■ **EXTRACTO DE PÁGINA**:
+ + + +

Cuando publica Áspero mundo (1956) tiene treinta y un años. Un libro de imaginarias experiencias amorosas desde las derrotas individuales hasta las colectivas, donde sin recato imita tradiciones de la lírica juanramoniana, de Antonio Machado, los más hábiles sonetistas o tonos y ritmos de Celaya y Otero. El testimonio de un universo social que no ha elegido, un mundo duro de vivir o compartir, "El éxito de todos los fracasos. / La enloquecida/ fuerza del desaliento". La vida, arduo ejercicio de hipocresía donde nadie es feliz:
... y sonríen, a veces, cuando hablan.
Y se dicen, incluso,
palabras de amor. Pero
se aman
de dos en dos
para odiar de mil
en mil. Y guardan
toneladas de asco
por cada
milímetro de dicha.
(Todos ustedes parecen felices)
Tratado de urbanismo (1967) es el libro donde González alcanzó su más alto tono y significación. En él confluyen los recursos que fue capaz de emplear desde las tradiciones hasta los vanguardismos. Pero es su tono, esa distancia brechtiana que también sus compañeros de generación, Caballero y Gil, digamos, crearon como personajes poéticos y les hicieron únicos en la segunda mitad del siglo XX. Ellos, críticos del entorno, la historia, y de sí mismos, sepultureros de su propio cadáver. En estos versos yace Ángel González, que sobrevivía gracias a él Ángel González de Áspero mundo o Grado elemental. La palabra es ahora sarcasmo y mero juego, escoria, nada. En Los sábados, las prostitutas madrugan mucho para estar dispuestas, mientras se van levantando entrada la mañana, fuera de sus casas el mundo rueda, inexorable, como cosa. Todo carece de sentido. La somnolencia con que se visten es el ritmo de toda vida:
Elena despertó a las dos y cinco,
abrió despacio las contraventanas
y el sol de invierno hirió sus ojos
enrojecidos. Apoyada
la frente en el cristal,
miró a la calle: niños con bufandas,
perros. Tres curas
paseaban.

+ + + +

■ **EXTRACTO DEL CONJUNTO**:
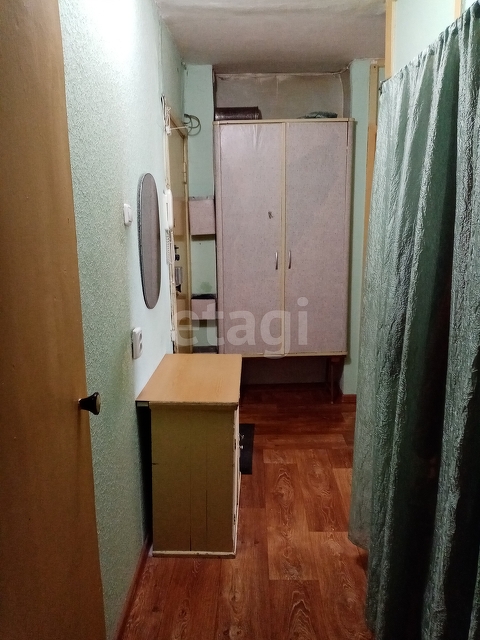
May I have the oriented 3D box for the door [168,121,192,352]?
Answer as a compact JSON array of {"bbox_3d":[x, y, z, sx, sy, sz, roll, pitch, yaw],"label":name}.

+ + + +

■ **CÓMO PROCEDER**: Prosiga el texto sobre la poesía de Ángel González a partir del punto en que se interrumpe.

■ **RESULTADO OBTENIDO**:
En ese mismo instante,
Dora comenzaba
a ponerse las medias.
Las ligas le dejaban
una marca en los muslos ateridos.
Al encender la radio —"Aída;
marcha nupcial"—,
recordaba palabras
—"Dora, Dorita, te amo"—
a la vez que intentaba
reconstruir el rostro de aquel hombre
que se fue ayer —es decir, hoy—de madrugada,
y leía distraída una moneda:
"Veinticinco pesetas".
"... por la gracia de Dios".
(Y por la cama)
Eran las tres y diez cuando Conchita
se estiraba
la piel de las mejillas
frente al espejo. Bostezó. Miraba
su propio rostro con indiferencia.
Localizó tres canas
en la raíz oscura de su pelo
amarillo. Abrió luego una caja
de crema rosa, cuyo contenido
extendió en torno a su nariz. Bostezaba.
y aprovechó aquel gesto
indefinible para
comprobar el estado
de una muela careada
allá en el fondo de sus fauces secas,
inofensivas, turbias, algo hepáticas.
Por otra parte,
también se preparaba
la ciudad.
El tren de las catorce treinta y nueve
alteró el ritmo de las calles. Miradas
vacilantes, ojos
confusos, planteaban
imprecisas preguntas
que las bocas no osaban
formular.
En los cafés, entraban
y salían los hombres, movidos
por algo parecido a una esperanza.
Se decía que aún era temprano. Pero
a las cuatro, Dora comenzaba
a quitarse las medias —las ligas
dejaban una marca en sus muslos.
Lentas, solemnes, eclesiásticas,
volaban de las torres
palomas y campanas.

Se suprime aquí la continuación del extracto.